*EXERCISE DIRECTIONS:* Give back each entry unchanged, minus pictures.

*Recorded data:*

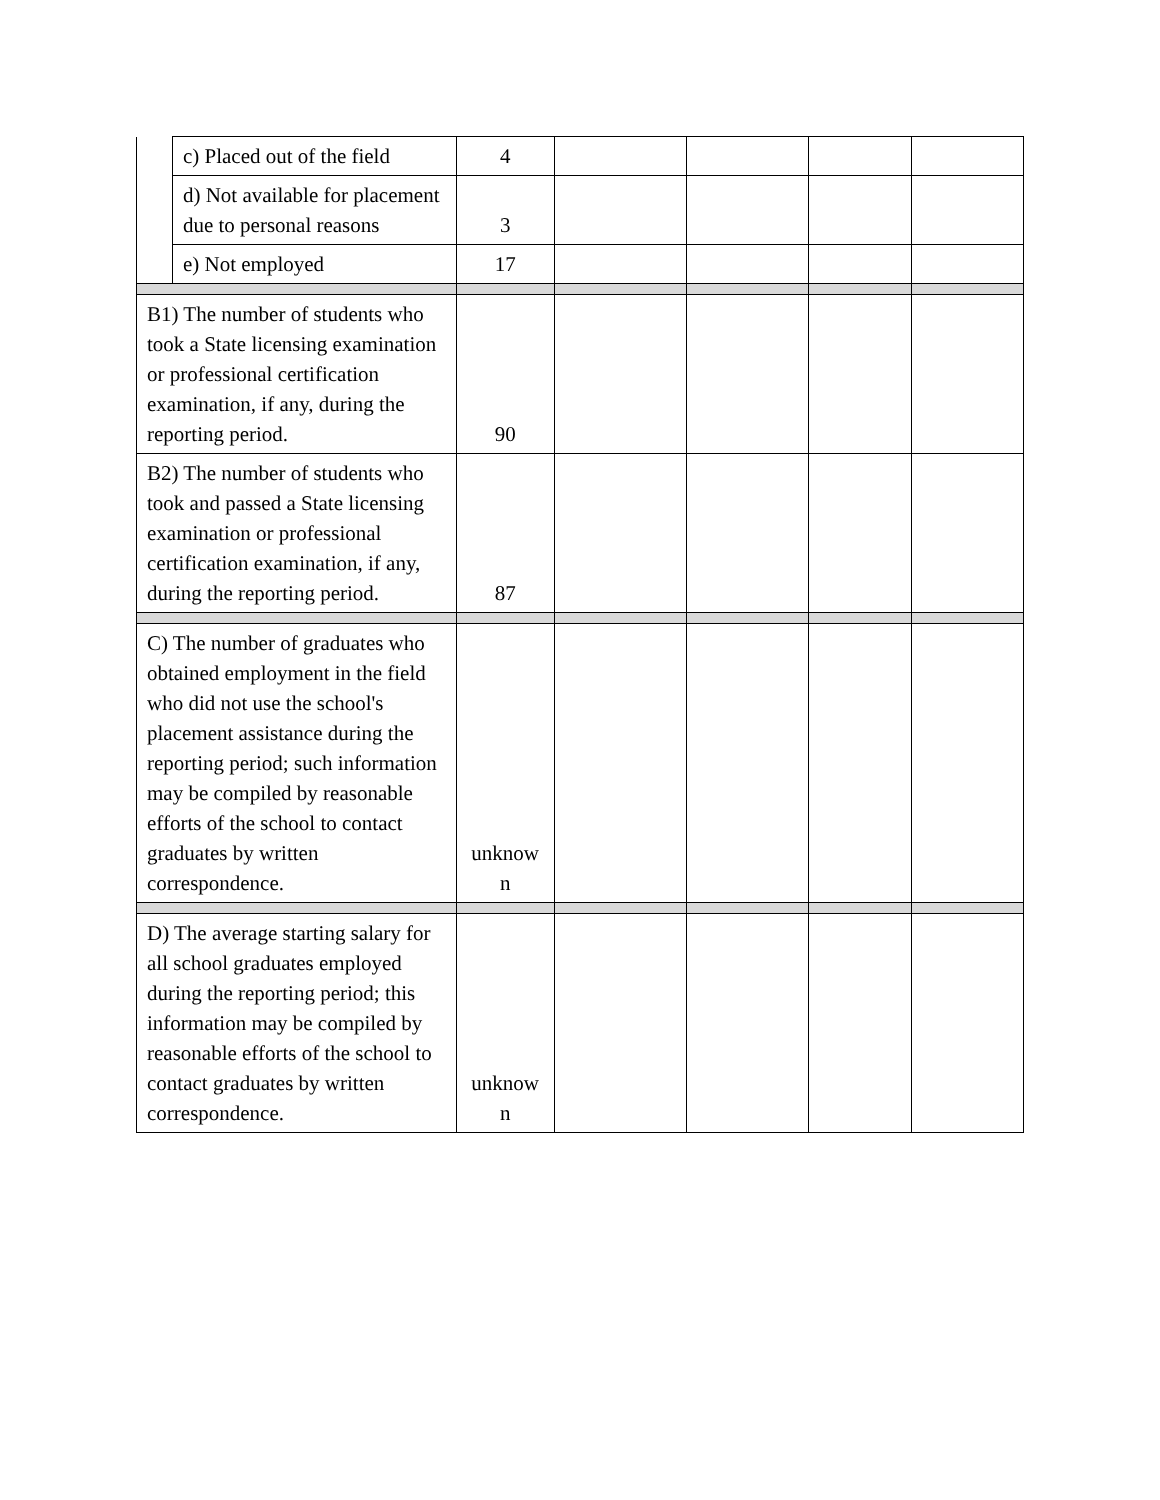| | c) Placed out of the field | 4 | | | | |
| | d) Not available for placement due to personal reasons | 3 | | | | |
| | e) Not employed | 17 | | | | |
| B1) The number of students who took a State licensing examination or professional certification examination, if any, during the reporting period. | | 90 | | | | |
| B2) The number of students who took and passed a State licensing examination or professional certification examination, if any, during the reporting period. | | 87 | | | | |
| C) The number of graduates who obtained employment in the field who did not use the school's placement assistance during the reporting period; such information may be compiled by reasonable efforts of the school to contact graduates by written correspondence. | | unknow n | | | | |
| D) The average starting salary for all school graduates employed during the reporting period; this information may be compiled by reasonable efforts of the school to contact graduates by written correspondence. | | unknow n | | | | |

*EXERCISE RESPONSE:*
| | c) Placed out of the field | 4 | | | | |
| | d) Not available for placement due to personal reasons | 3 | | | | |
| | e) Not employed | 17 | | | | |
| B1) The number of students who took a State licensing examination or professional certification examination, if any, during the reporting period. | | 90 | | | | |
| B2) The number of students who took and passed a State licensing examination or professional certification examination, if any, during the reporting period. | | 87 | | | | |
| C) The number of graduates who obtained employment in the field who did not use the school's placement assistance during the reporting period; such information may be compiled by reasonable efforts of the school to contact graduates by written correspondence. | | unknow n | | | | |
| D) The average starting salary for all school graduates employed during the reporting period; this information may be compiled by reasonable efforts of the school to contact graduates by written correspondence. | | unknow n | | | | |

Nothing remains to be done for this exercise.